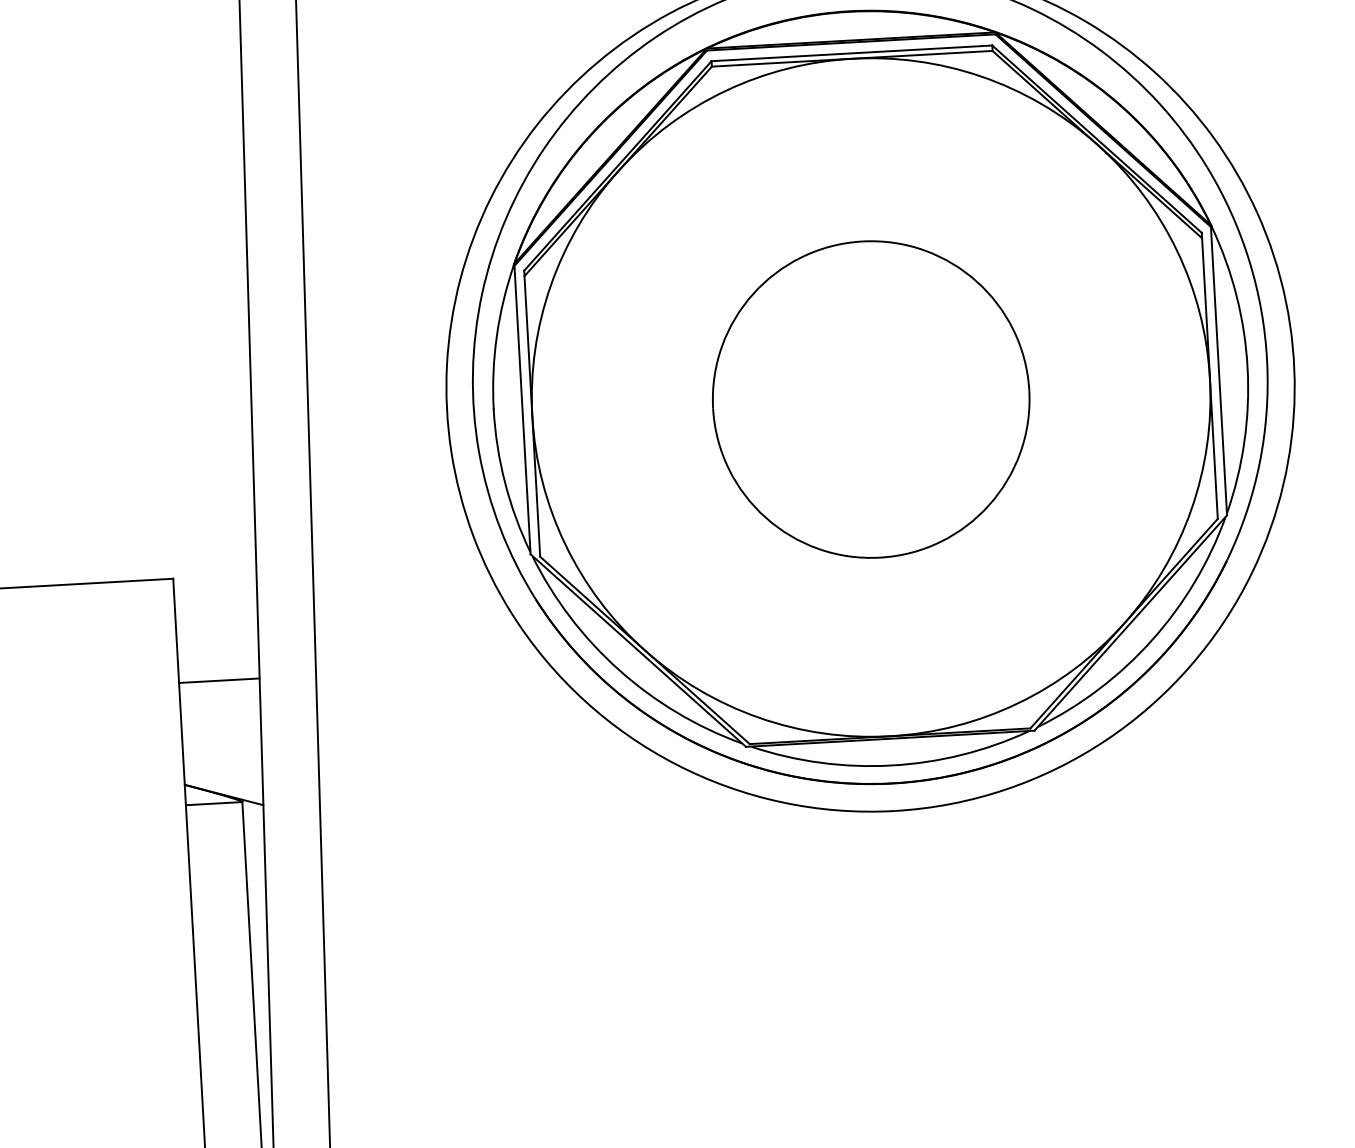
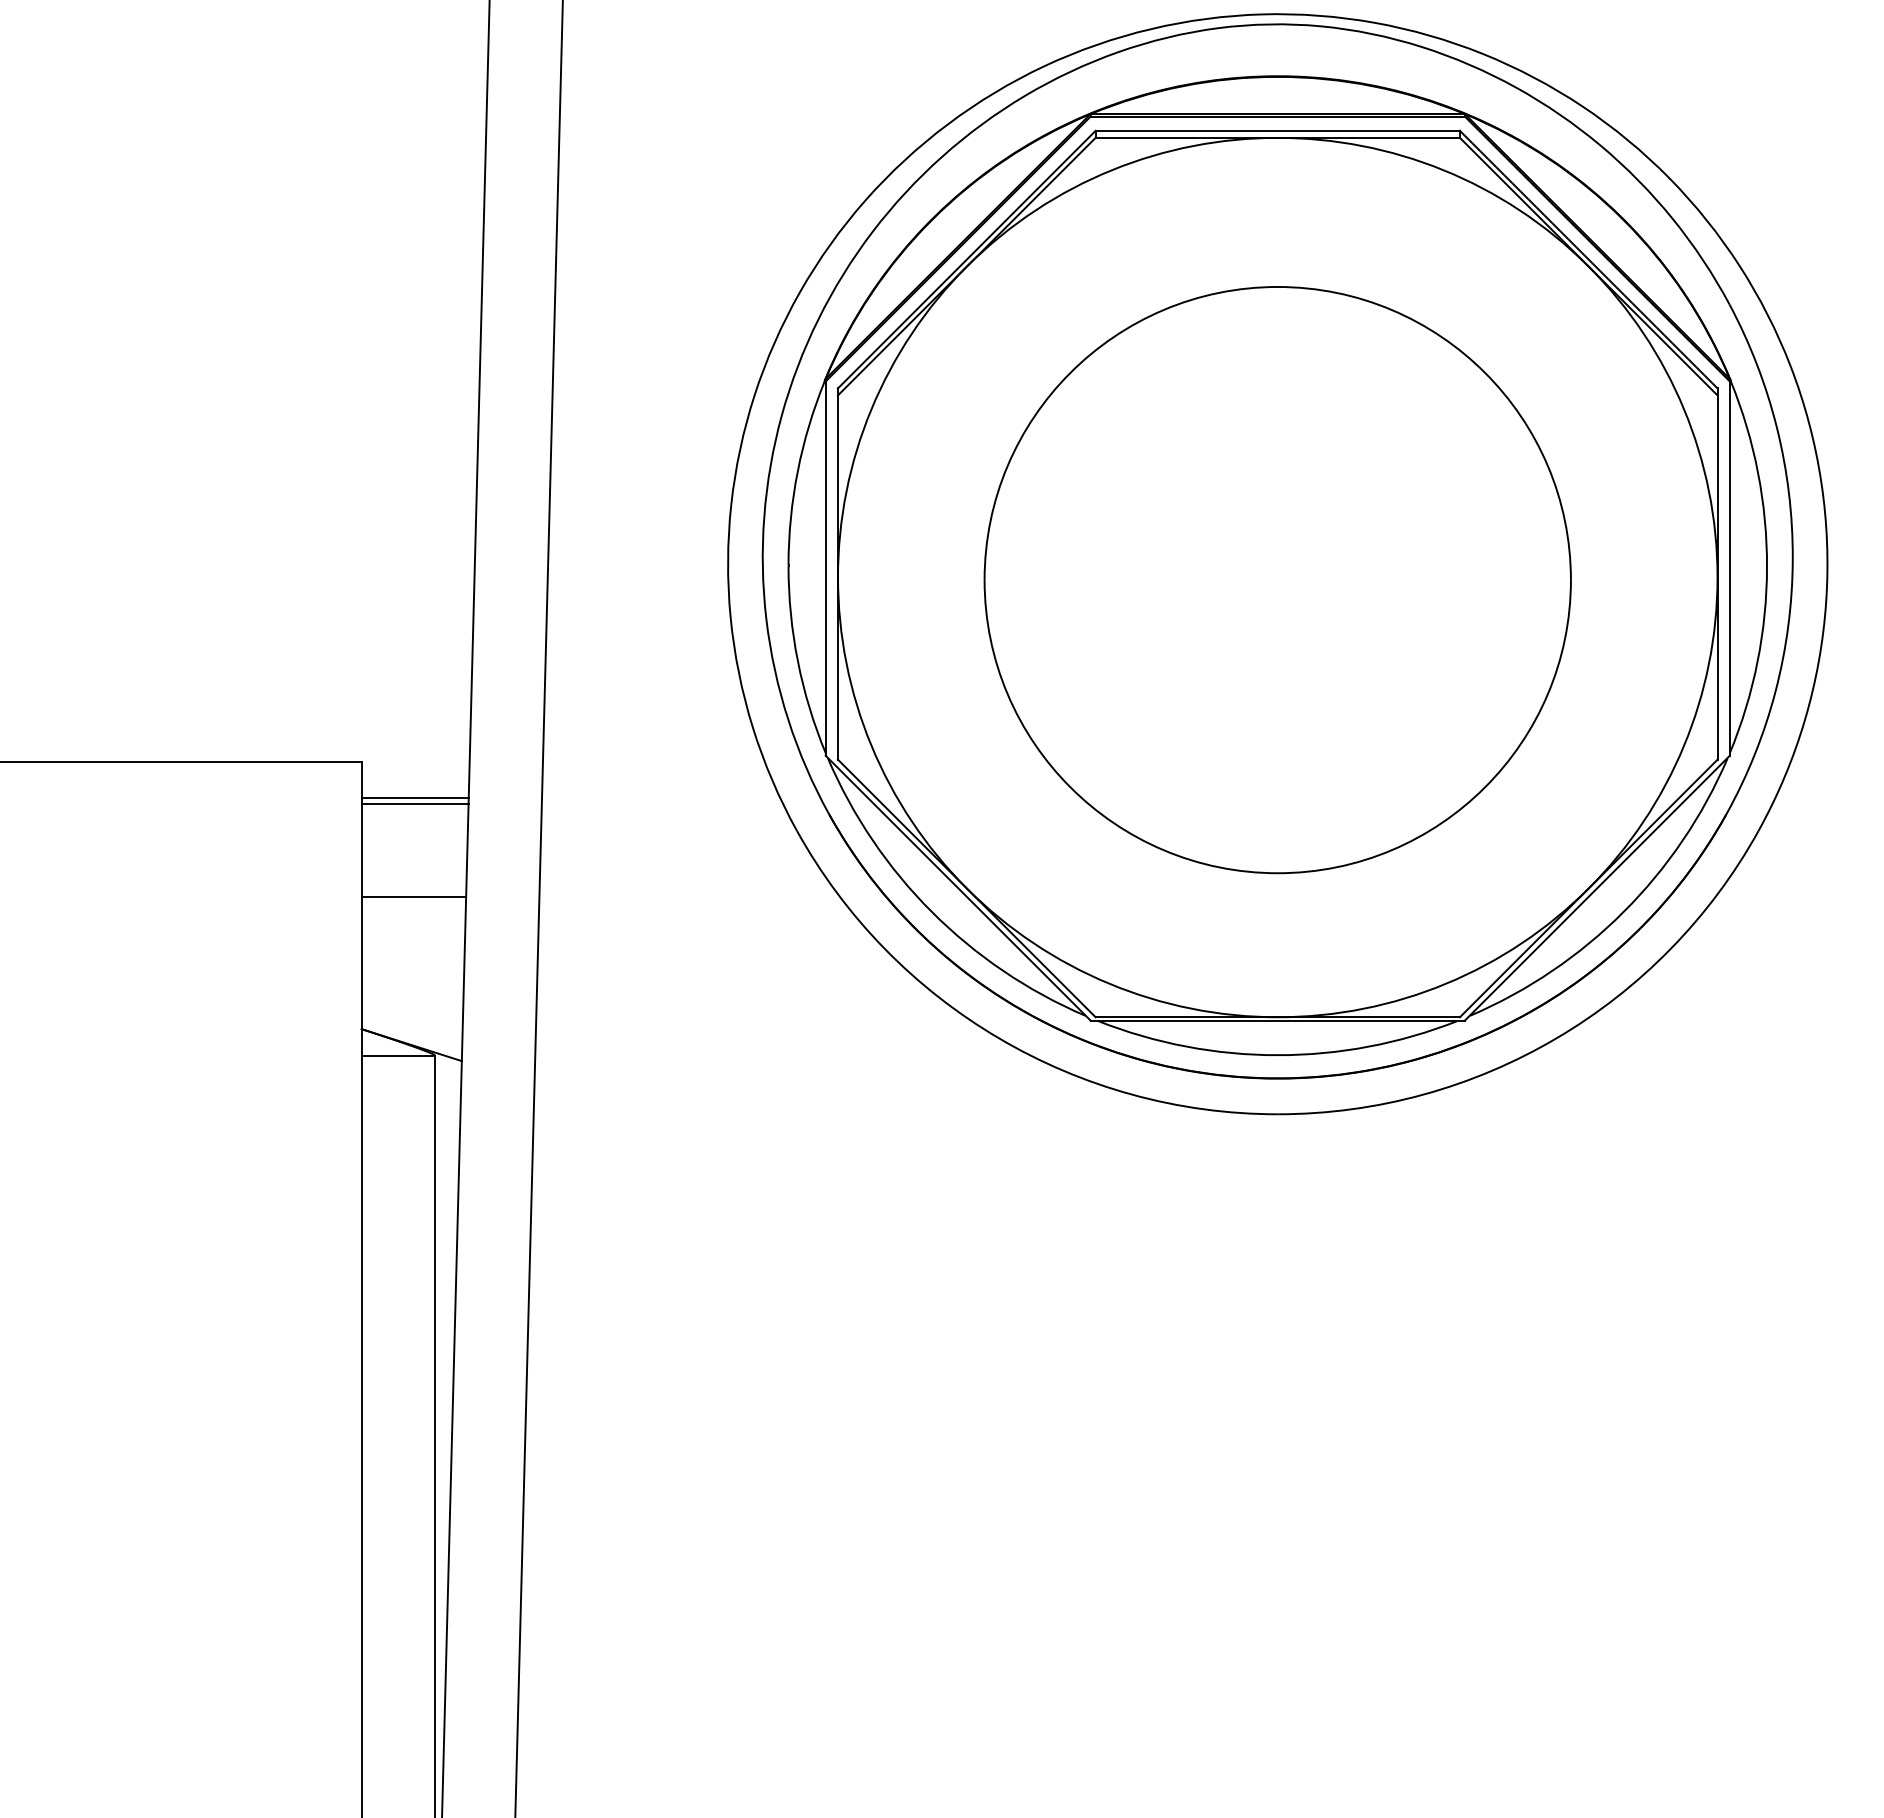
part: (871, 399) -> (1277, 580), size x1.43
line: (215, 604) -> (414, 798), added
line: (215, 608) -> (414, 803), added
==
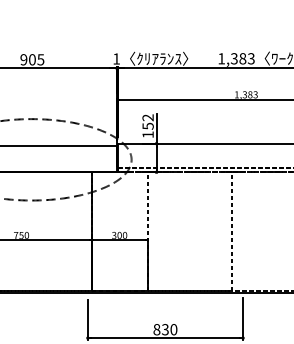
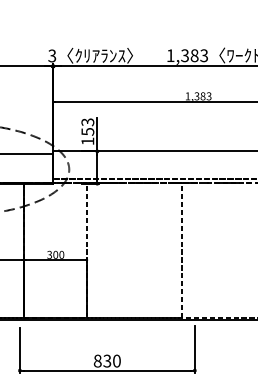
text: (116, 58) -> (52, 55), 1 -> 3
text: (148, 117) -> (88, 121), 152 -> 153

● What this task involves: Would you please return all lines from the listing above that contain "text"?

● Response area:
text: (116, 58) -> (52, 55), 1 -> 3
text: (148, 117) -> (88, 121), 152 -> 153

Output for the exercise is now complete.